La Nochevieja nunca fue una tradición importante en mi casa, como cualquier otra fiesta pagana. Para mí no tiene mucho sentido tratar de encontrarle importancia a cambiar de mes como hacen las influencers, ni tampoco de hoja de calendario: diría incluso que es otro indicio de la mecanización sistemática a la que llevamos décadas sometidos, como si aspiráramos a resetear nuestro cerebro y terminar con las tendencias seguidas hasta ahora en todos los ámbitos antes de aceptar que todo será a partir de ahora más caro y más difícil.
En lugar de festejar comiendo uvas y bebiendo champán (bebida por cierto siempre inalcanzable para nuestros bolsillos), veíamos una de esas películas antiguas que narraban alguna batalla en la vieja Europa de una de las dos grandes guerras; largometrajes que aun siendo en color parecían de la época del cine mudo por su discutible puesta en escena, pero sorprendentemente tenían su interés.
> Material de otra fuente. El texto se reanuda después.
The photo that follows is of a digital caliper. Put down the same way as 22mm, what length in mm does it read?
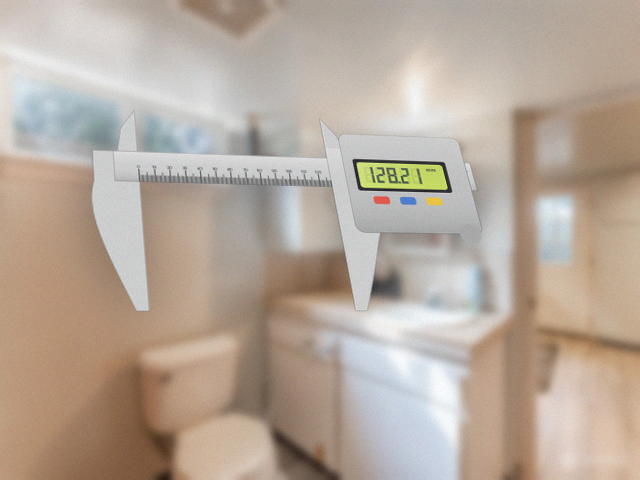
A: 128.21mm
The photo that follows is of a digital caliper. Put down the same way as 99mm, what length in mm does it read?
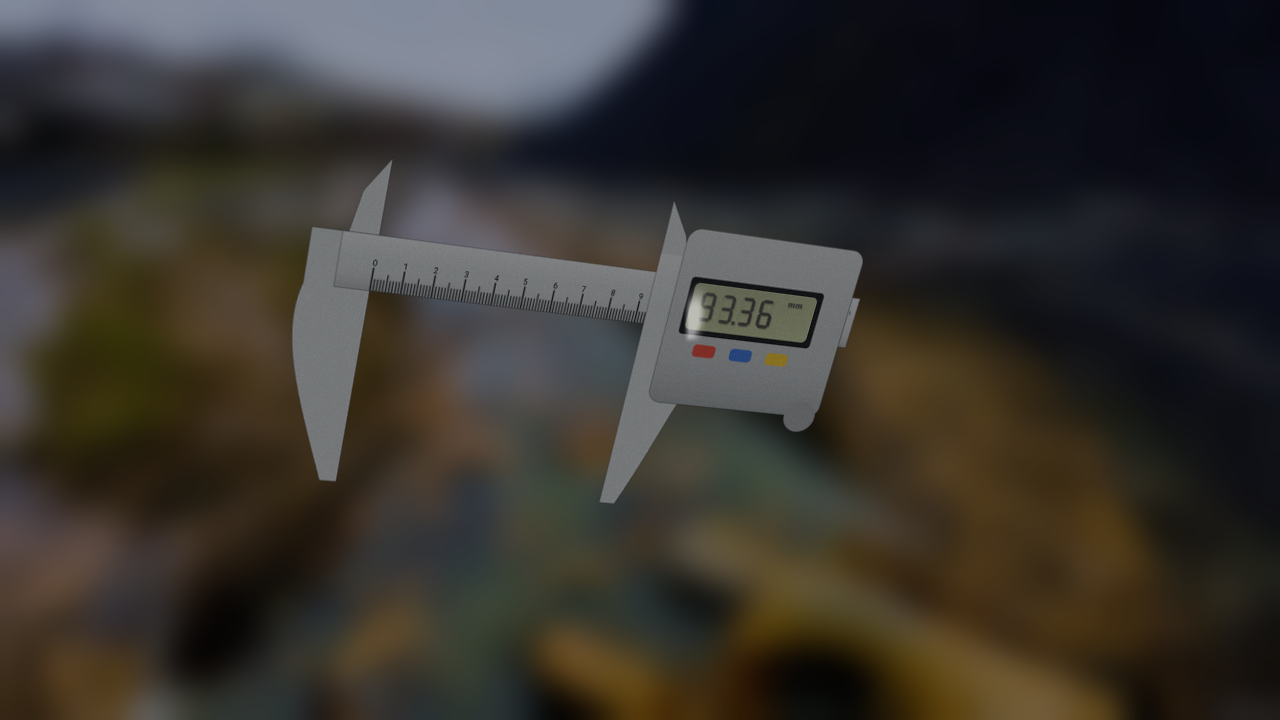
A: 93.36mm
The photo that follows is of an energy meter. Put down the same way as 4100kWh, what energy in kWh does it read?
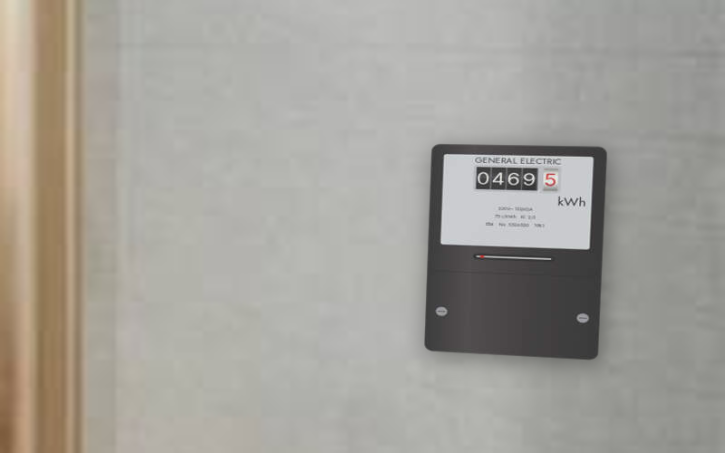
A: 469.5kWh
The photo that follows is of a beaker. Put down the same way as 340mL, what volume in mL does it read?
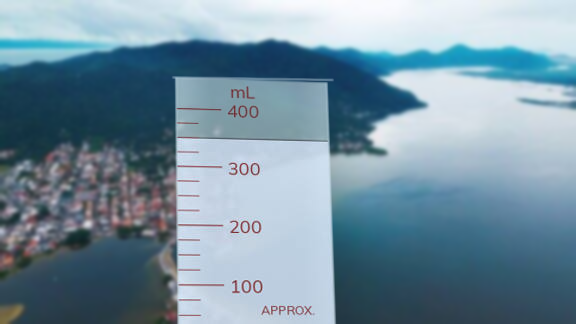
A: 350mL
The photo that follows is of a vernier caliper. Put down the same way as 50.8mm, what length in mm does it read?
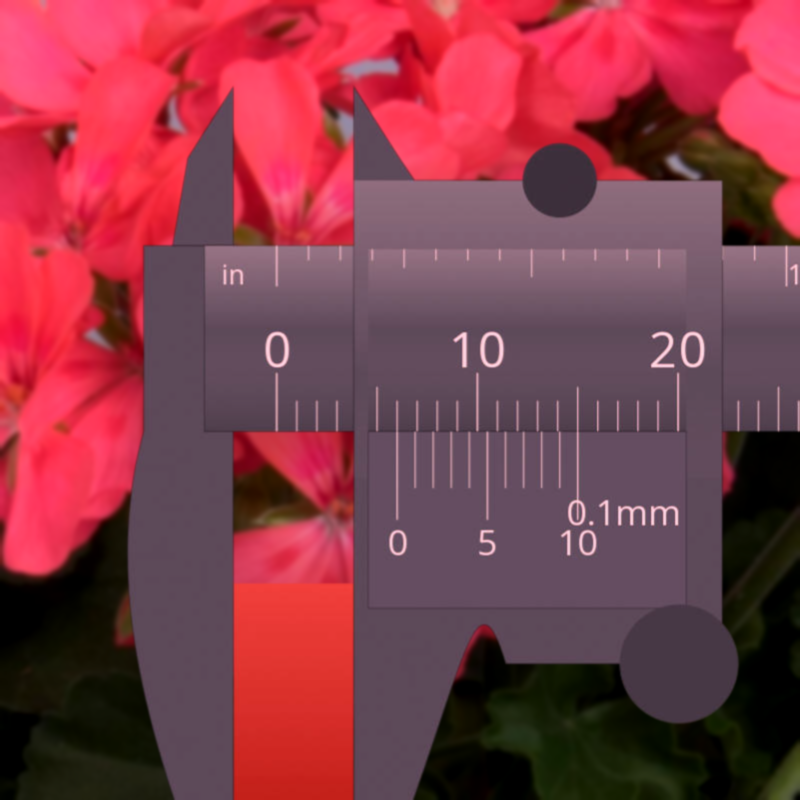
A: 6.0mm
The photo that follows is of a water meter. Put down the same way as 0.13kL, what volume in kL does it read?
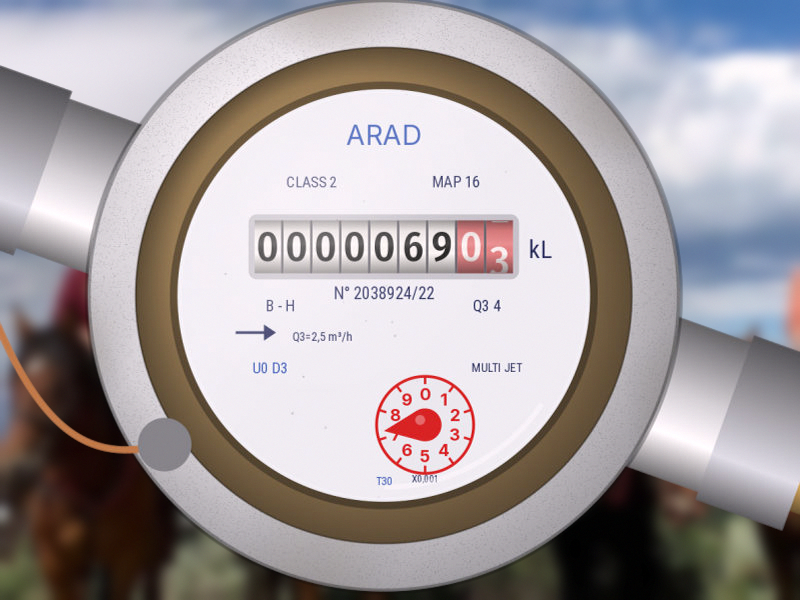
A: 69.027kL
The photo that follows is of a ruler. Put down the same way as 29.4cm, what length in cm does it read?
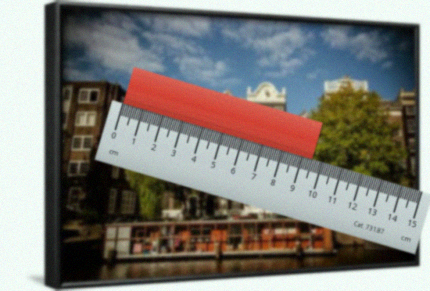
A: 9.5cm
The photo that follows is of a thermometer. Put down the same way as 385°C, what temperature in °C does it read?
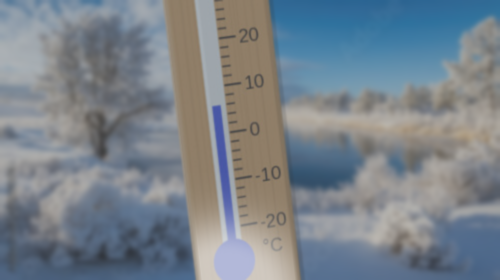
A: 6°C
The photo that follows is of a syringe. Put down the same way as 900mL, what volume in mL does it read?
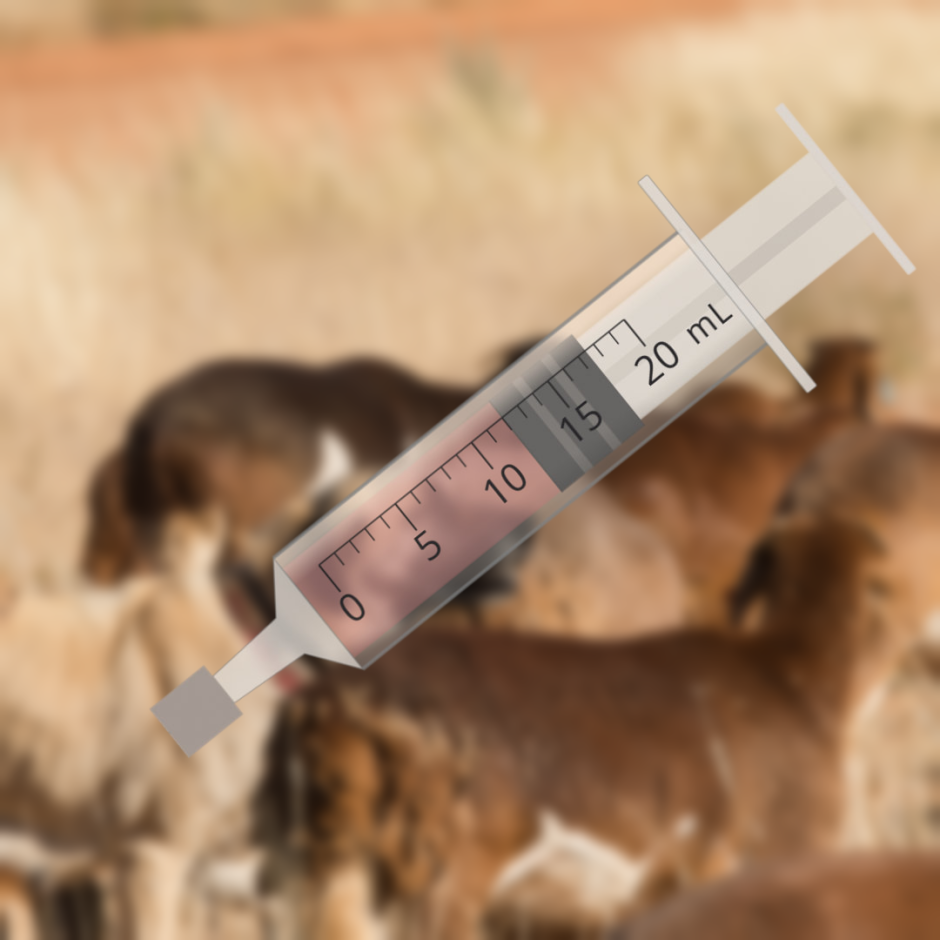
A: 12mL
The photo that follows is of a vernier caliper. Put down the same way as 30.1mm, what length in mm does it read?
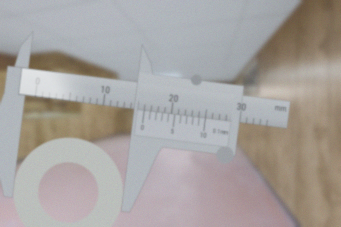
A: 16.0mm
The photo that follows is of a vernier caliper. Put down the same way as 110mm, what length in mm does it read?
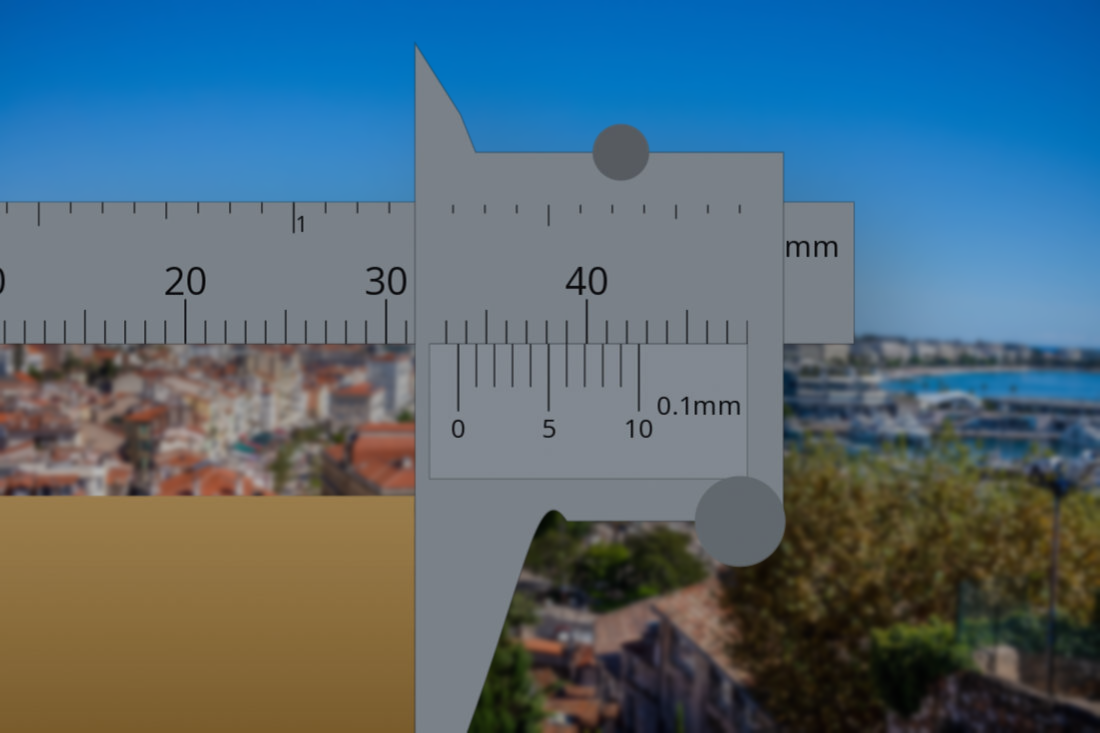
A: 33.6mm
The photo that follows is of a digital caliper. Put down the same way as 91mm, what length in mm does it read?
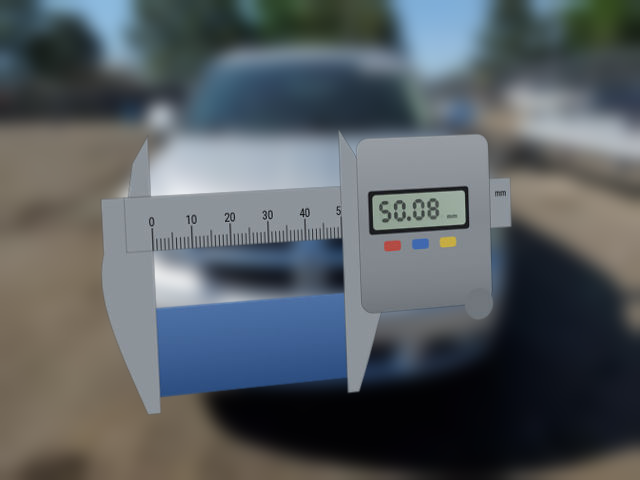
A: 50.08mm
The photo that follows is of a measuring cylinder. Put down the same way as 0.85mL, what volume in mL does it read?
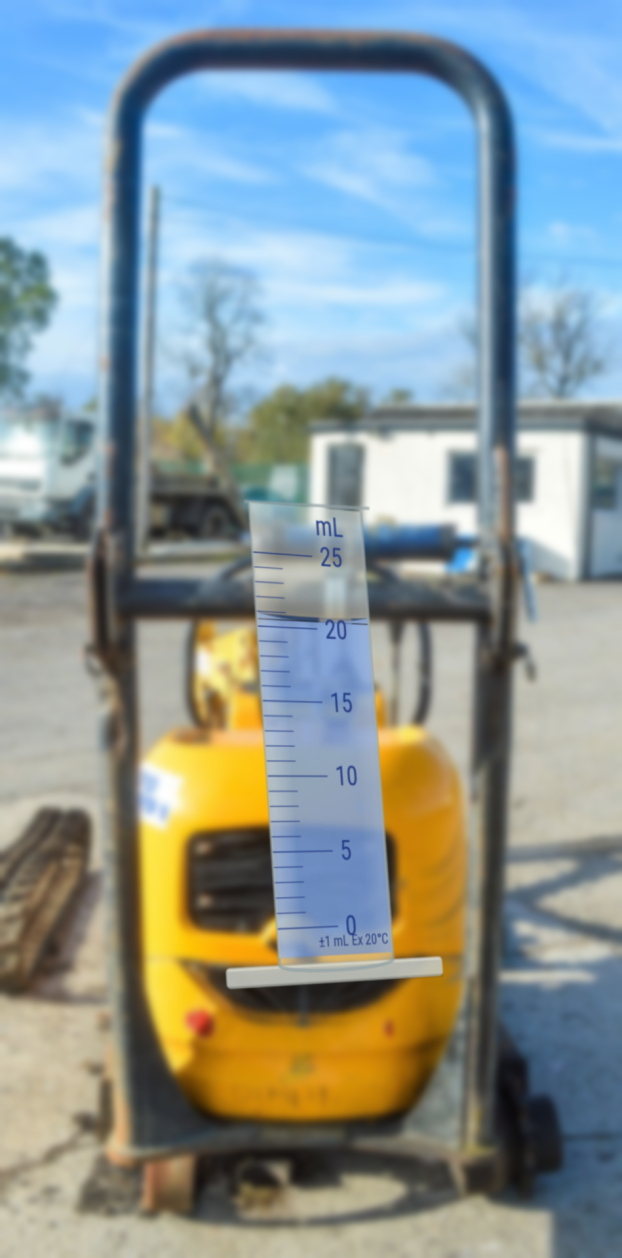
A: 20.5mL
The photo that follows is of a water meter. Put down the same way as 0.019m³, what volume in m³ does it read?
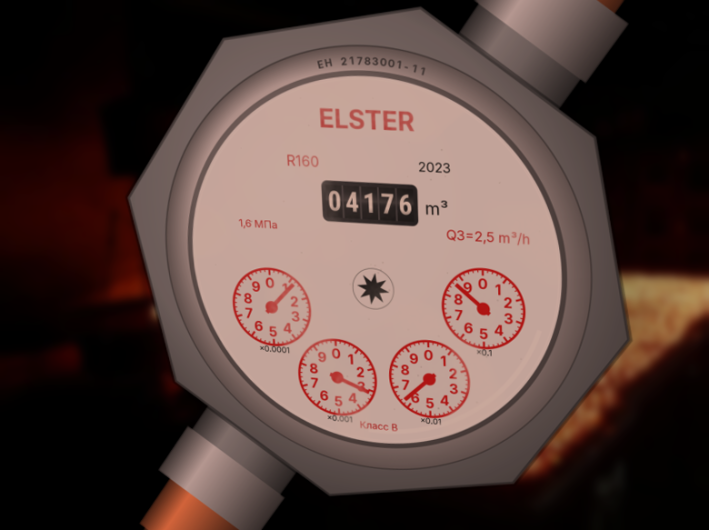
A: 4176.8631m³
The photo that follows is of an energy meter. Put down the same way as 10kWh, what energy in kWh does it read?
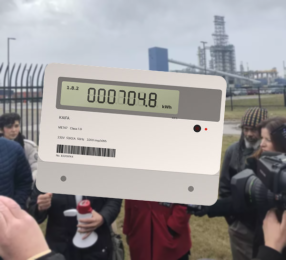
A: 704.8kWh
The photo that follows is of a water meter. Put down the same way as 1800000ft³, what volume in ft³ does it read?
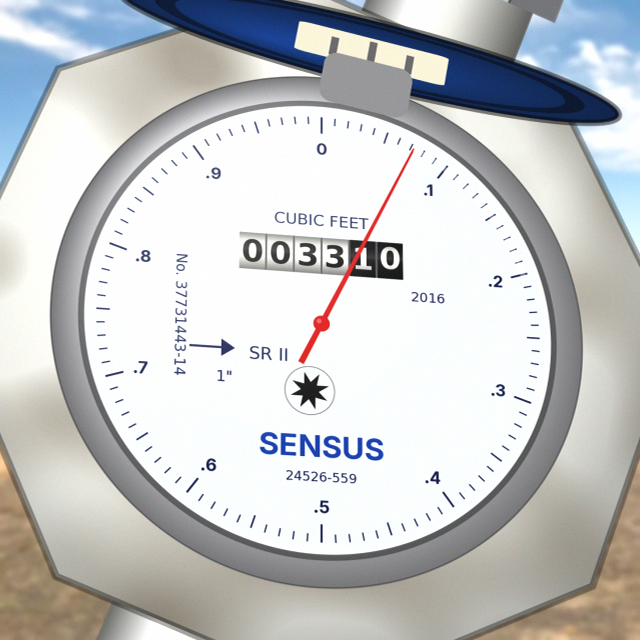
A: 3310.07ft³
Además contaban con la ventaja de contar con poco diálogo y por ello resultar perfectamente compatibles con el estruendo de petardos y luces que inunda los cielos la primera hora de la madrugada de Año Nuevo, dando inicio a esa fiesta que acaba en redadas policiales, cotillones desmedidos incluso en los lugares más respetables y una resaca del copón.
Esta noche será la primera de muchas en que me iré a dormir con la conciencia bien tranquila por escoger cuidar de una familia en progreso. Ya os veo mañana si es que quiero reírme un poco.